On the other hand, rational illicit drug policies in the G8 countries might significantly reduce demand from their populations and thus the flow of cash into the country.
A few opinions I'd like to add to this article:
1) Bloggers have been deemed journalists by American courts. Josh Wolf spend months in prison protecting his video of an anarchist protest in San Francisco. If the Feds want his video, it's because he was doing what journalists do. Bay area journalists voted him the top journalist of the year as he sat in prison.
I agree with the author's position on the feckless and flippant Mainstream Media. The failure to supply hard news and replace it with infotainment has created a massive opportunity for blogs, vlogs, and alternative media. For this reason alone the role journalism plays must be re-examined at a fundamental level.

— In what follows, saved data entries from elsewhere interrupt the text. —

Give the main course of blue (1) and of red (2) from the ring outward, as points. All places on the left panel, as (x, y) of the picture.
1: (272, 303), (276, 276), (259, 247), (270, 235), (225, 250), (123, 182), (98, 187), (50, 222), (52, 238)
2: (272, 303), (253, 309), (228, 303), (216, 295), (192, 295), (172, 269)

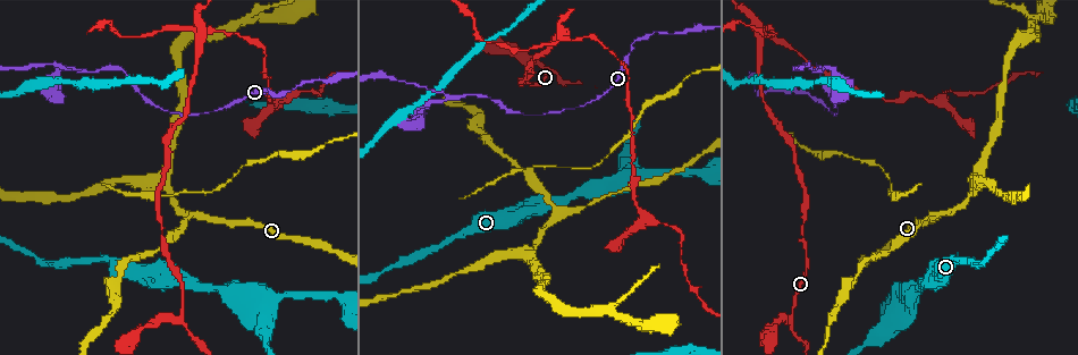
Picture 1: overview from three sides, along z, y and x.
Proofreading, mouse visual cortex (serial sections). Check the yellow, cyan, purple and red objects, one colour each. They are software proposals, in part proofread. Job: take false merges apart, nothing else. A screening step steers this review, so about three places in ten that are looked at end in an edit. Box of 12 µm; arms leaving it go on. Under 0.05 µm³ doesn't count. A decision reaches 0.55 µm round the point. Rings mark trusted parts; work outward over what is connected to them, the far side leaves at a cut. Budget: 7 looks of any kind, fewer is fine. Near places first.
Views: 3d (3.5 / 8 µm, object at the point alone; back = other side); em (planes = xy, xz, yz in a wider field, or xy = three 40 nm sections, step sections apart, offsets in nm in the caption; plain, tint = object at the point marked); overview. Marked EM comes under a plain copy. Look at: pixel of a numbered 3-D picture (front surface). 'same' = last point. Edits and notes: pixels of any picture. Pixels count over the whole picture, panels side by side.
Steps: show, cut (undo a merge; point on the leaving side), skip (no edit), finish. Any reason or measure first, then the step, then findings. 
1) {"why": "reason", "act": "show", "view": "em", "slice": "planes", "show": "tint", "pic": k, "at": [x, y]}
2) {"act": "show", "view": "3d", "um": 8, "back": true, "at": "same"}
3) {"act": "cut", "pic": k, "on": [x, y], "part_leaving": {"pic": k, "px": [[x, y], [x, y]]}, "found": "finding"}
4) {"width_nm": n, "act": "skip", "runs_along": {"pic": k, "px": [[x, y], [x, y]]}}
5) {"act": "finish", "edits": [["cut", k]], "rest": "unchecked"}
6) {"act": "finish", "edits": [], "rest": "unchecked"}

{"why": "three-way junction", "act": "show", "view": "3d", "um": 8, "pic": 1, "at": [451, 95]}

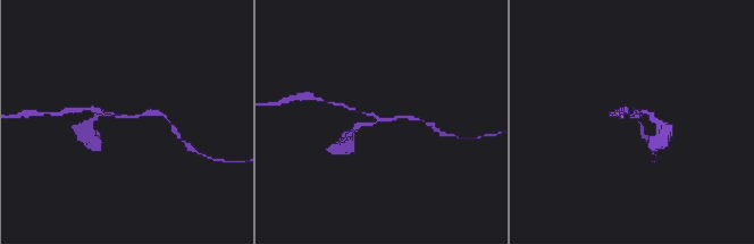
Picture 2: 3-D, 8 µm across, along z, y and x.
{"why": "zoom in", "act": "show", "view": "3d", "um": 3.5, "pic": 2, "at": [124, 117]}

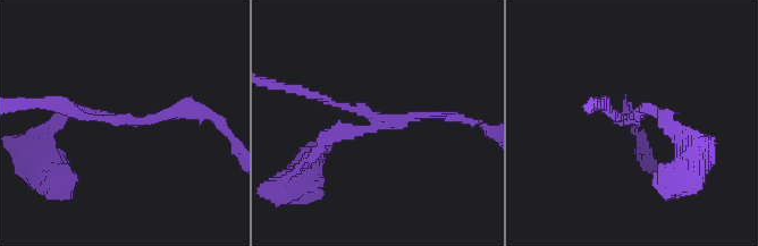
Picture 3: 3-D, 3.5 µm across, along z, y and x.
{"arms": 3, "arm_widths_nm": [100, 150, 150], "why": "now the EM", "act": "show", "view": "em", "slice": "planes", "show": "tint", "pic": 3, "at": [125, 120]}

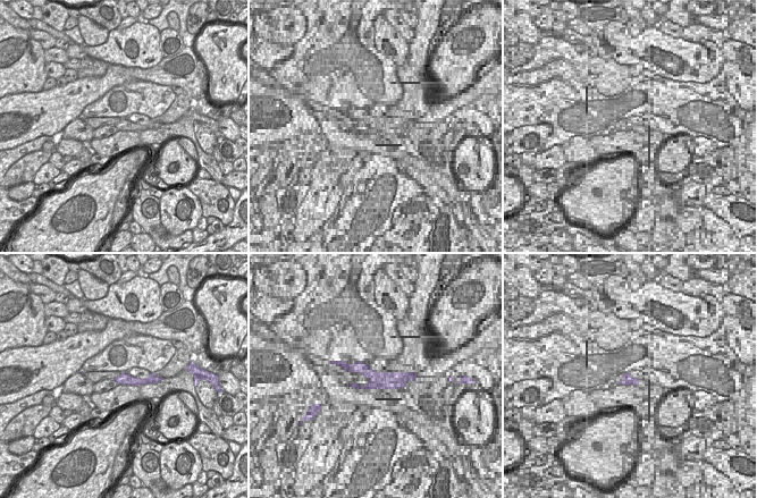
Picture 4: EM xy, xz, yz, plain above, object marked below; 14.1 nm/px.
{"act": "cut", "pic": 3, "on": [337, 136], "part_leaving": {"pic": 3, "px": [[372, 127], [335, 133], [293, 176]]}, "found": "a second cell is stuck on"}

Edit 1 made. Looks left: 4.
{"why": "branch point", "act": "show", "view": "3d", "um": 3.5, "pic": 1, "at": [179, 319]}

If the MSM can't produce content that's relevant and important, any other source becomes viable, even with the lower journalistic standards typically associated with common blogging.
Point 2: Burma is just beginning, even if the Major Media is moving on. China and the Olympics have been targetted with a boycott. Socially responsible investing priorities are affecting buy and sell decisions. See Burma Campaign UK for a list of offending companies. We can take purposeful action in condemning companies that do business with the regime no matter what the Media does.
International news coverage in American media is woefully inadequate, but Burma stories are appearing daily. Bush is meeting with the Dalai Lama, and his wife Laura is thought to be incensed by the events in Burma.
Now I don't know if the response to the atrocities in Burma will be slow in coming, but something is coming.
Finally, the videos taken are being used by the Burmese government to identify participants, who've been pulled out of their homes and arrested in the past days. See more in truthout.org's special Burma section: Revolution and oppression.